На этом, кстати, Christie и прокололись, ибо уровня их привычных почитателей просто не хватило для понимания нового материала.
«Секрету» же и здесь повезло! При вполне сравнимой степени различия по содержанию и форме, основная аудитория, слава Богу, сохранилась и даже приумножилась!
Но вопросы у меня остались, и, прежде чем обратиться с ними к «Секрету», я сформулировал их заранее.
1. Была ли у альбома концепция, или опять – «насыпали в кастрюлю все, что было»?
2. Почему отказались работать с Кутиковым?
3. Почему в «Ленинградское время» не вошли несколько уже написанных стопудовых хитов, например, «Сегодня мы танцуем твист» и «Арина-балерина»?
4. Почему на альбоме нет ни одной песни с лид-вокалом или авторским участием Мурашова и Заблудовского?
5. Социальность, которой «Секрет» всегда избегал, здесь – дань времени, или таки наболело?
Разговор был долгим, и здесь я опять отмечаю удивительное свойство человеческой памяти – забывать то, что помнить не очень хочется. Собирал я эту главу около недели, ведь с одним мы разговаривали по телефону, с другим по скайпу, с третьим по вайберу… А вот Макс оказался в Москве, и с ним мы встретились «тушками».
Макс:
– Сереж, я плохо все это помню. Тридцать лет прошло, как-никак, я после этого больше десяти альбомов записал! Что касается Саши Кутикова, так зачем, если с нами к тому времени уже работал потрясающий Юхан Прууль, оттуда же, с таллинской студии!
Фома:
– Ну, про Кутикова я тебе уже все сказал, мы просто не хотели, чтобы из нас опять «советскую эстраду» сделали, вот и нашли в Таллине правильного человека!
Забл:
– Все не так. С Йоханом Пруулом мы познакомились только уже при записи второго альбома. Нам понравилось, как он сделал наше «демо», а потом стал специально слушать мировую музыку конца 80-х и сказал, что нас «надо писать как Status Quo». Нам и эта мысль понравилась. И мы его долго просили ездить с нами, пока он согласился.
Натаныч:
– Я, как ни странно, согласен с Заблом. Тут уже он прав, а Максим путает, или уже старческий склероз к нему приплыл. Йоханнеса мы приметили только на записи пластинки, но, как я его ни уговаривал, ездить с нами в поездки он не соглашался. Уже потом, когда нас круто подставил Андрей Державин со своим «Сталкером», а Пруль выручил, я его уже додавил, и он стал с нами ездить.
А история была следующая: однажды на гастролях «Секрет» встретился со «Сталкером» и один директор стал плакаться другому, мол, никуда нас никто не зовет, даром, что аппарат свой есть! Ну, Натаныч прикинул, что это неплохой вариант, и предложил державинскому «Сталкеру» выступать у «Секрета» первым отделением, а в благодарность ставить свою аппаратуру. Таким образом, как бы зеркалилась ситуация двухлетней давности: тогда «Диапазон» провез «Секрет» по всей стране и хорошо приподнял их популярность, а тут «Секрет» помогал «Сталкеру», причем даже с темами главных хитов! Помните: «Не плачь, Алиса, ты стала взрослой»?
━━━━━━━━━━━━━━━━━━━━
Продолжите приведенный выше рассказ о группе «Секрет» и записи альбома «Ленинградское время», начав сразу после его последней фразы.

**Предоставленные строки**
━━━━━━━━━━━━━━━━━━━━
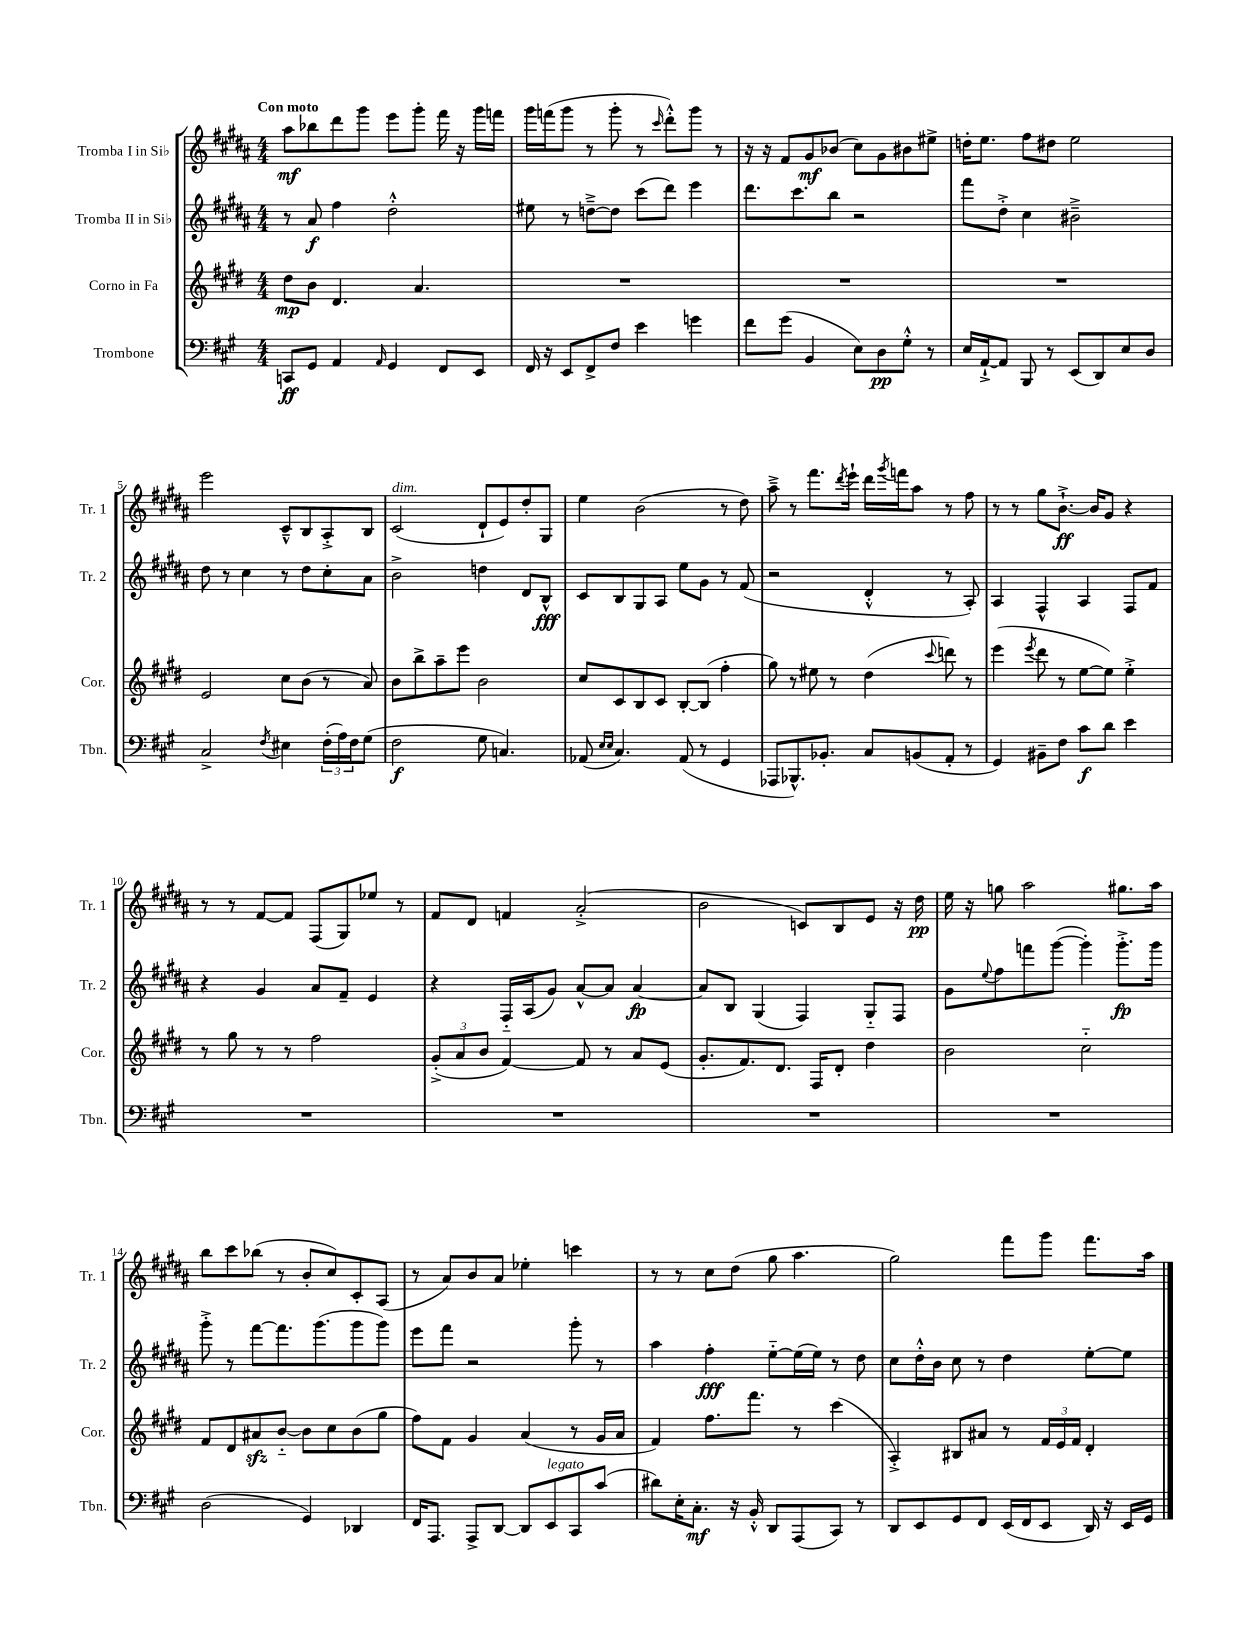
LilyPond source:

<<
\new StaffGroup <<
\new Staff = "s0" \with { instrumentName = "Tromba I in Sib" shortInstrumentName = "Tr. 1" } {
    \clef treble \key b \major \numericTimeSignature \time 4/4 \tempo "Con moto"
    ais''8\mf bes''8 dis'''8 gis'''8 e'''8 gis'''8-. fis'''16 r16 gis'''16 f'''16 |
    gis'''16 f'''16( gis'''8 r8 gis'''8-. r8 \grace { cis'''16 } dis'''8-.-^) gis'''8 r8 |
    r16 r16 fis'8 gis'8\mf bes'8( cis''8) gis'8 bis'8 eis''8-> |
    d''16-. e''8. fis''8 dis''8 e''2 |
    e'''2 cis'8---^ b8 ais8-.-> b8 |
    cis'2^\markup { \italic "dim." }( dis'8-! e'8) dis''8-. gis8 |
    e''4 b'2( r8 dis''8) |
    ais''8---> r8 fis'''8. \acciaccatura { dis'''8 } e'''16-! dis'''16 \acciaccatura { gis'''8 } f'''16 ais''8 r8 fis''8 |
    r8 r8 gis''8 b'8.~-!->\ff b'16 gis'8 r4 |
    r8 r8 fis'8~ fis'8 fis8( gis8) ees''8 r8 |
    fis'8 dis'8 f'4 ais'2-.->( |
    b'2 c'8) b8 e'8 r16 dis''16\pp |
    e''16 r16 g''8 ais''2 gis''8. ais''16 |
    b''8 cis'''8 bes''8( r8 b'8-. cis''8) cis'8-. ais8( |
    r8 ais'8) b'8 ais'8 ees''4-. c'''4 |
    r8 r8 cis''8 dis''8( gis''8 ais''4. |
    gis''2) fis'''8 gis'''8 fis'''8. ais''16 \bar "|." |
}
\new Staff = "s1" \with { instrumentName = "Tromba II in Sib" shortInstrumentName = "Tr. 2" } {
    \clef treble \key b \major \numericTimeSignature \time 4/4
    r8 ais'8\f fis''4 dis''2-.-^ |
    eis''8 r8 d''8~---> d''8 cis'''8( dis'''8) e'''4 |
    dis'''8. cis'''8. b''8 r2 |
    fis'''8 dis''8-.-> cis''4 bis'2---> |
    dis''8 r8 cis''4 r8 dis''8 cis''8-. ais'8 |
    b'2-> d''4 dis'8 b8-^\fff |
    cis'8 b8 gis8 ais8 e''8 gis'8 r8 fis'8( |
    r2 dis'4-.-^ r8 ais8-.) |
    ais4 fis4-^ ais4 fis8 fis'8 |
    r4 gis'4 ais'8 fis'8-- e'4 |
    r4 fis16-_ ais16( gis'8) ais'8~-^ ais'8 ais'4~\fp |
    ais'8 b8 gis4( fis4) gis8-_ fis8 |
    gis'8 \appoggiatura { e''8 } fis''8 f'''8 gis'''8~( gis'''4-.) gis'''8.-.->\fp gis'''16 |
    gis'''8-.-> r8 fis'''8~ fis'''8. gis'''8.( gis'''8 gis'''8) |
    e'''8 fis'''8 r2 gis'''8-. r8 |
    ais''4 fis''4-.\fff e''8~-_ e''16( e''16) r8 dis''8 |
    cis''8 dis''16-.-^ b'16 cis''8 r8 dis''4 e''8~-. e''8 \bar "|." |
}
\new Staff = "s2" \with { instrumentName = "Corno in Fa" shortInstrumentName = "Cor." } {
    \clef treble \key e \major \numericTimeSignature \time 4/4
    dis''8\mp b'8 dis'4. a'4. |
    R1 |
    R1 |
    R1 |
    e'2 cis''8 b'8( r8 a'8) |
    b'8 b''8-> a''8-- e'''8 b'2 |
    cis''8 cis'8 b8 cis'8 b8~-. b8( fis''4-. |
    gis''8) r8 eis''8 r8 dis''4( \appoggiatura { cis'''8 } d'''8) r8 |
    e'''4( \acciaccatura { e'''8 } dis'''8 r8 e''8~ e''8) e''4-.-> |
    r8 gis''8 r8 r8 fis''2 |
    \tuplet 3/2 { gis'8-.->( a'8 b'8 } fis'4~) fis'8 r8 a'8 e'8( |
    gis'8.-. fis'8.) dis'8. fis16 dis'8-. dis''4 |
    b'2 cis''2-_ |
    fis'8 dis'8 ais'8\sfz b'8~-_ b'8 cis''8 b'8( gis''8 |
    fis''8) fis'8 gis'4 a'4( r8 gis'16 a'16 |
    fis'4) fis''8. fis'''8. r8 cis'''4( |
    a4-.->) bis8 ais'8 r8 \tuplet 3/2 { fis'16 e'16 fis'16 } dis'4-. \bar "|." |
}
\new Staff = "s3" \with { instrumentName = "Trombone" shortInstrumentName = "Tbn." } {
    \clef bass \key a \major \numericTimeSignature \time 4/4
    c,8\ff gis,8 a,4 \grace { a,16 } gis,4 fis,8 e,8 |
    fis,16 r16 e,8 fis,8-> fis8 e'4 g'4 |
    fis'8 gis'8( b,4 e8) d8\pp gis8-.-^ r8 |
    e16 a,16~-!-> a,8 b,,8 r8 e,8( d,8) e8 d8 |
    cis2-> \acciaccatura { fis8 } eis4 \tuplet 3/2 { fis16-.( a16) fis16 } gis8( |
    fis2\f gis8 c4.) |
    aes,8( \grace { e16 e16 } cis4.) aes,8( r8 gis,4 |
    aes,,8 bes,,8.-^) bes,8.-. cis8 b,8( a,8-. r8 |
    gis,4) bis,8-- fis8 cis'8\f d'8 e'4 |
    R1 |
    R1 |
    R1 |
    R1 |
    d2( gis,4) des,4 |
    fis,16 a,,8. a,,8-> d,8~ d,8 e,8^\markup { \italic "legato" } cis,8 cis'8( |
    dis'8) e16-. cis8.-.\mf r16 b,16-.-^ d,8 a,,8( cis,8) r8 |
    d,8 e,8 gis,8 fis,8 e,16( fis,16 e,8 d,16) r16 e,16 gis,16 \bar "|." |
}
>>
>>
━━━━━━━━━━━━━━━━━━━━
**Ответ к заданию**
Ну и знатно поездили, за полгода полстраны причесали, «Сталкер» с Державиным хорошо приподняли… И вот, приехали однажды в очередные Чебоксары и видят, что на сцене стоит какая-то оптимистическая комедия в виде полутора колонок, а державинский директор лепечет про то, что «настоящий аппарат где-то сгорел». Уж не знаю, как они там разобрались, вроде бы насобирали какую-то мелочь по соседним ресторанам, но звучит это все, как в школьной самодеятельности. Тогда Натаныч сел на телефон и минут тридзать разговаривал с Таллином…
Уж не знаю, какие аргументы были пущены в ход, но волшебник Юхан Пруул прилетел уже к вечеру и умудрился на всем этом сделать удобоваримый звук. И уже после этого звезды встали так, что он стал штатным звукорежиссером «Секрета».
Уж Вы здесь простите меня, уважаемый, я просто запутался, как писать Ваше имя – Юхан, Йохан, Йоханнес, да и с фамилией непонятки: Пруль, Пруул, Прууль?
Это и есть Иохан Пруал
(так тоже пишут)
Все ребята по-разному произносят!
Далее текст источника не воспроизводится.